The outcome on the aioquic side is that the http3_client example has been updated to make it more aligned with the expectations of HTTP semantics and content (nee payload) handling. See [examples] don't sent HTTP/3 DATA if there is no request body · aiortc/[email protected] · GitHub

If you’re running your own client application, the fix should similarly apply.

2 Likes

Awesome! Thank you so much. I will update my code accordingly.

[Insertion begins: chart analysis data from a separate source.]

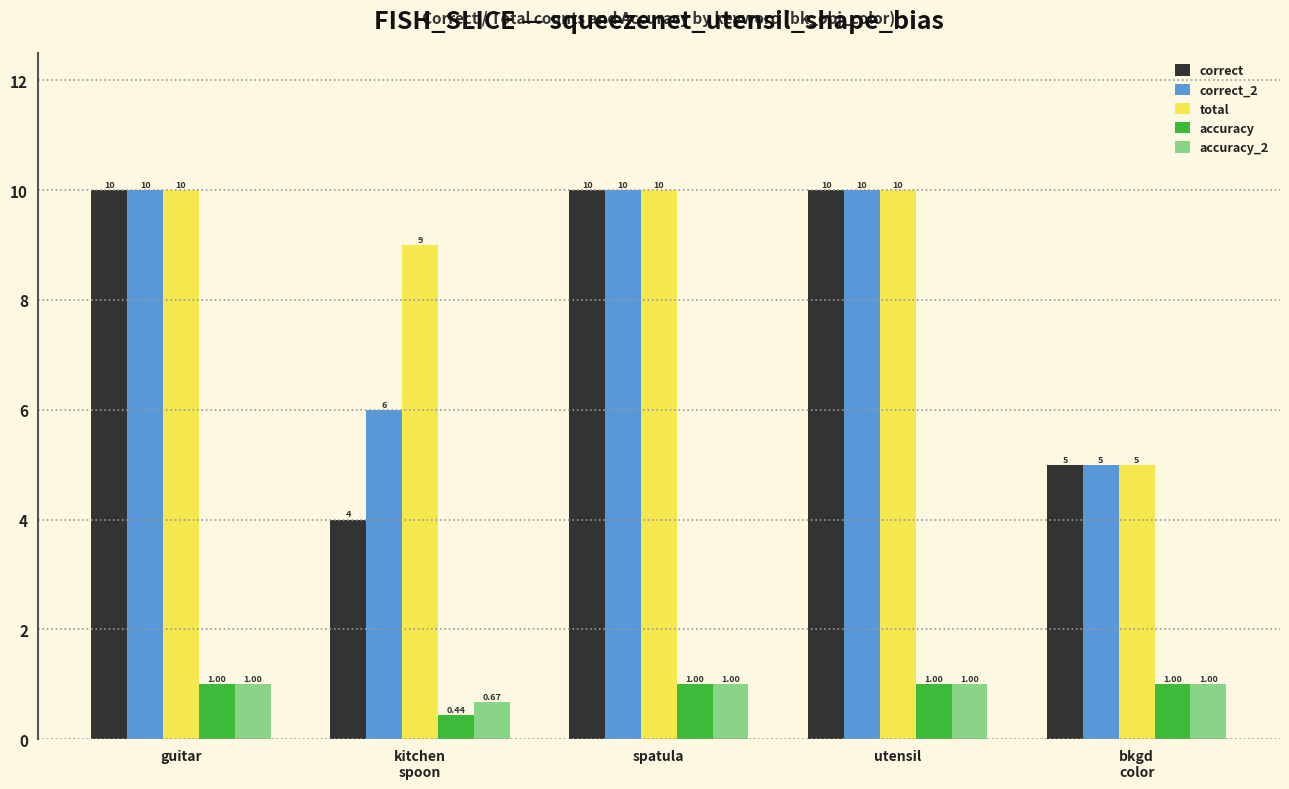

What is the difference between the maximum and second lowest values in the correct series?

5.0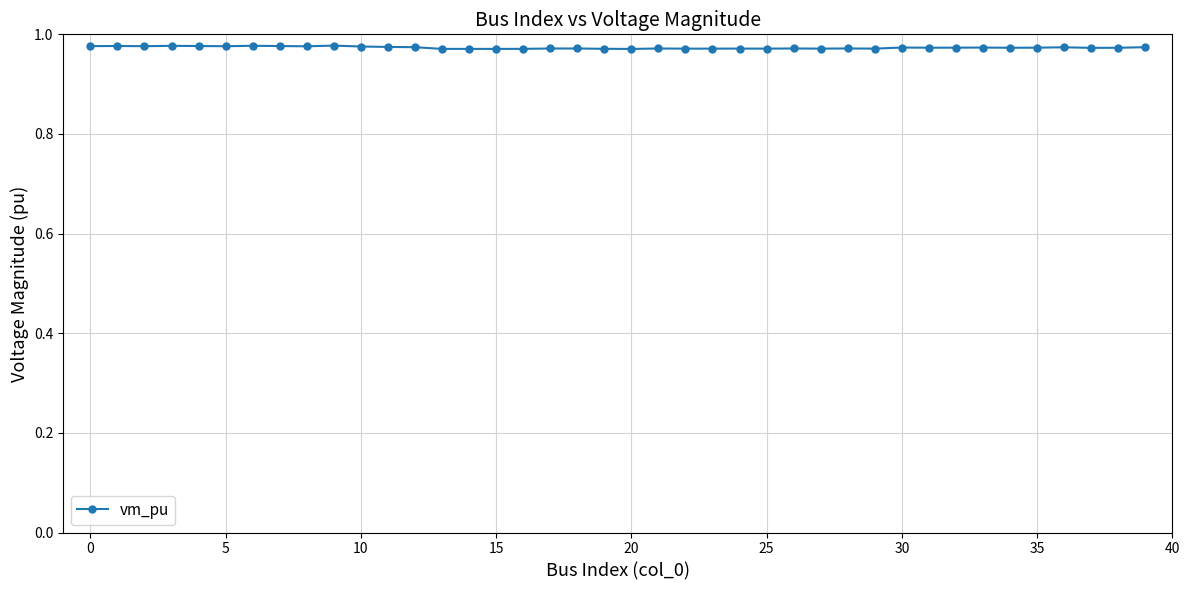

True or false: the data has more than 2 interior local peaks.

True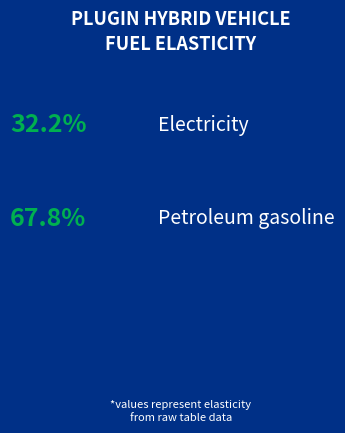

To the nearest percent, what is the average slice percentage?

50%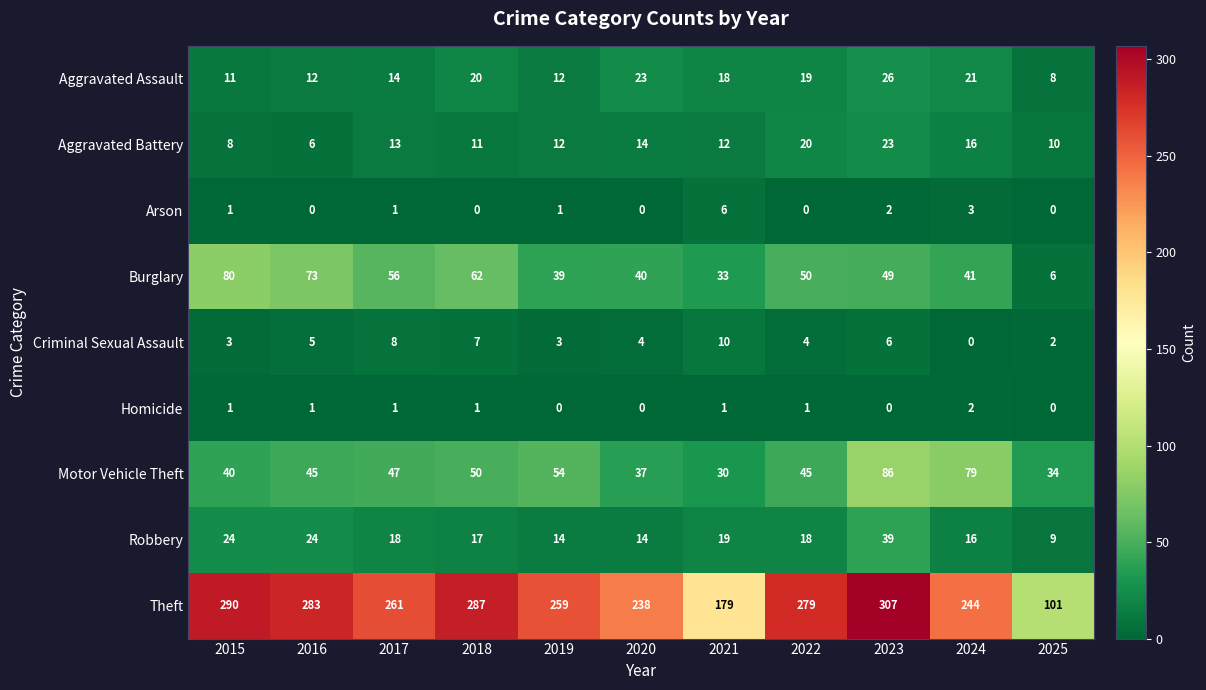

List the labels in order of Theft value, largest first.

2023, 2015, 2018, 2016, 2022, 2017, 2019, 2024, 2020, 2021, 2025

HTTP2 is still a bit faster than HTTP3 in real-world tests sadly, even for the long tail (cases with high latency, dropped packets, or sub-1Mbps speeds). HTTP2 will serve you just fine for the next 2-4 years until HTTP3 optimizes further and actually catches up… :slight_smile:

I’ve read a few studies on the subject and this is probably one of the better ones: https://arxiv.org/pdf/2102.12358.pdf. I like this study because you can use it as a guide on when HTTP3 may actually be a better choice than HTTP2.

This topic was automatically closed 3 days after the last reply. New replies are no longer allowed.